Thursday, 8 October 2009

'The Paranoid Style of American Politics'

Lou Cannon, the political journalist and biographer of Ronald Reagan, has been trawling through the Hoover Institution Library and Archives at Stanford University. He's found some interesting parallels between the fierce political attacks on Barack Obama and those on Franklin Roosevelt. Well worth a look. Lou's conclusions:

"What I was reminded of in the archives is that what Richard Hofstadter called 'the paranoid style of American politics' has always existed side by side with legitimate opposition - and that neither has changed as much as we might think. Hofstadter himself held that temperament rather than a change in philosophy was at the 'heart of the New Deal.' Roosevelt changed many things, more often than not for the better, but with the exception of public power developments almost always did so within the framework of American capitalism.

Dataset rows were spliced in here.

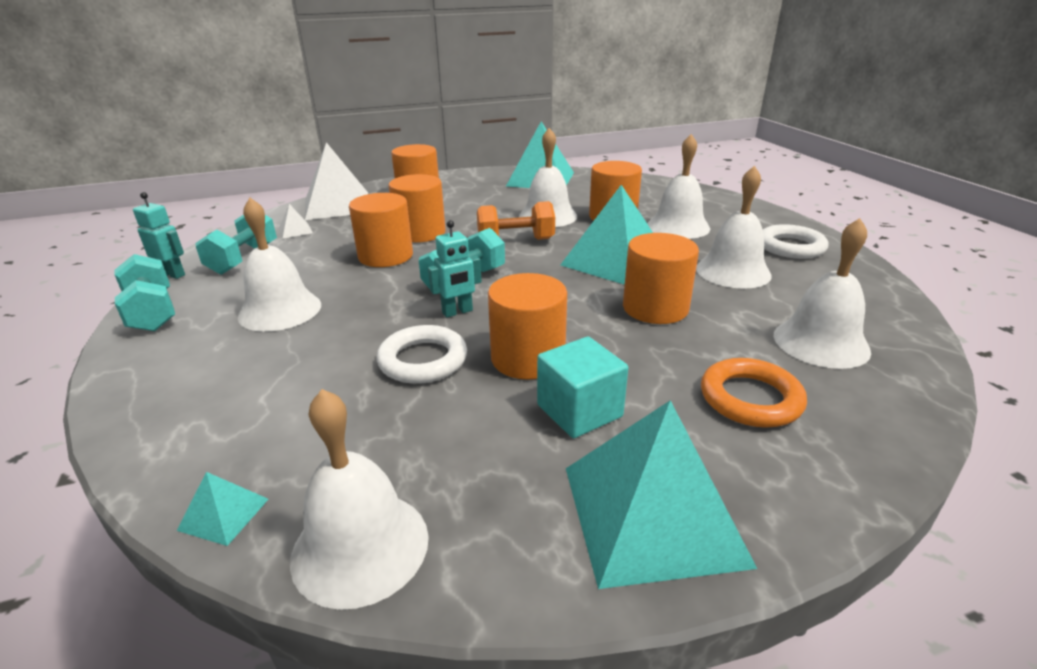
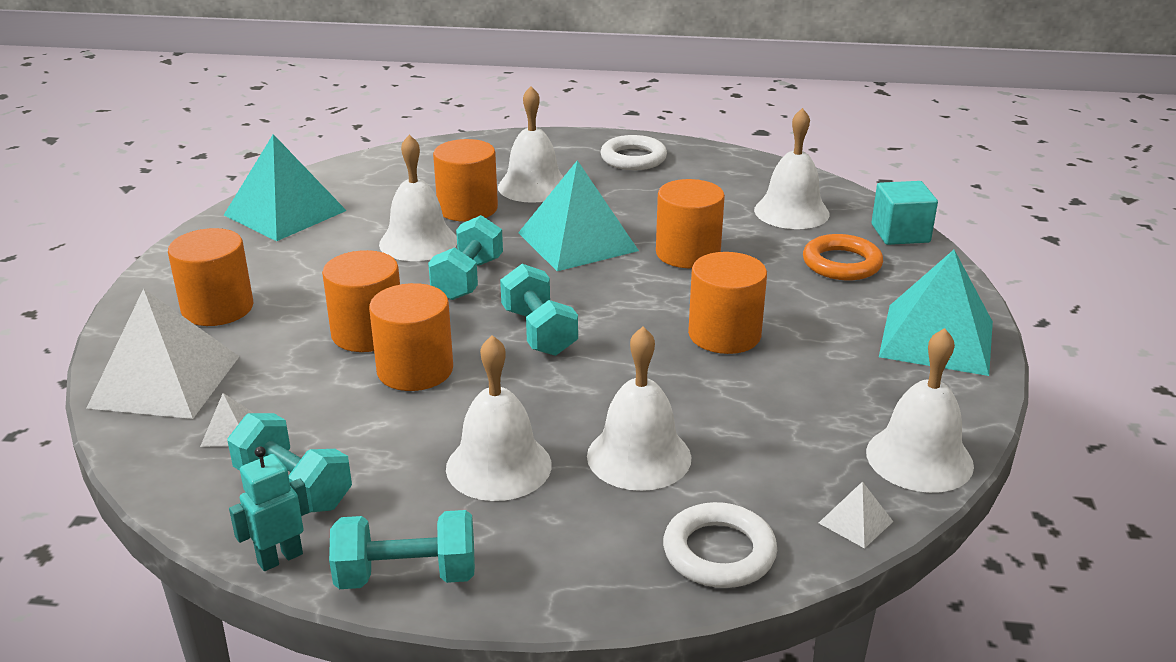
camera: 65 degrees left, 0 degrees up
turquoise pyramid [177,472,268,546] -> white pyramid [819,481,893,548]
white ring [377,325,467,384] -> white ring moved to [663,502,777,588]
turquoise robot [428,220,482,318] -> none
orange dumbbell [477,201,555,240] -> turquoise dumbbell [428,215,503,300]
turquoise cube [537,336,628,438] -> turquoise cube moved to [871,181,938,245]
white bell [696,166,772,289] -> white bell moved to [587,327,691,491]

"Obama also operates within that framework. He is no more a radical or a socialist, let alone a despot, than was FDR. Nor has he challenged private ownership of anything. Based on his performance to date, Obama also shares with FDR a dubious achievement - 'conspicuous failure to produce economic recovery,' to quote David Kennedy's book on the New Deal. Kennedy sees Roosevelt's achievements as nuanced and short-handed by the word 'security.' Social Security, to be sure, but also "security for capitalists and consumers, for workers and employers, for corporations and farms and homeowners and bankers and builders as well.

"Look closely at the Obama advocacies for stimulus and health care and education reform and one sees the same animating impulse as the New Deal: security and a better life for all Americans. Whether or not Obama succeeds is at this point an open question, but I suspect that his opposition sees what he is about more clearly than Obama's more impatient supporters. That's why the opponents sound so much like the critics of the New Deal, which fell short of its bolder promises but nonetheless changed the lives of Americans for the better."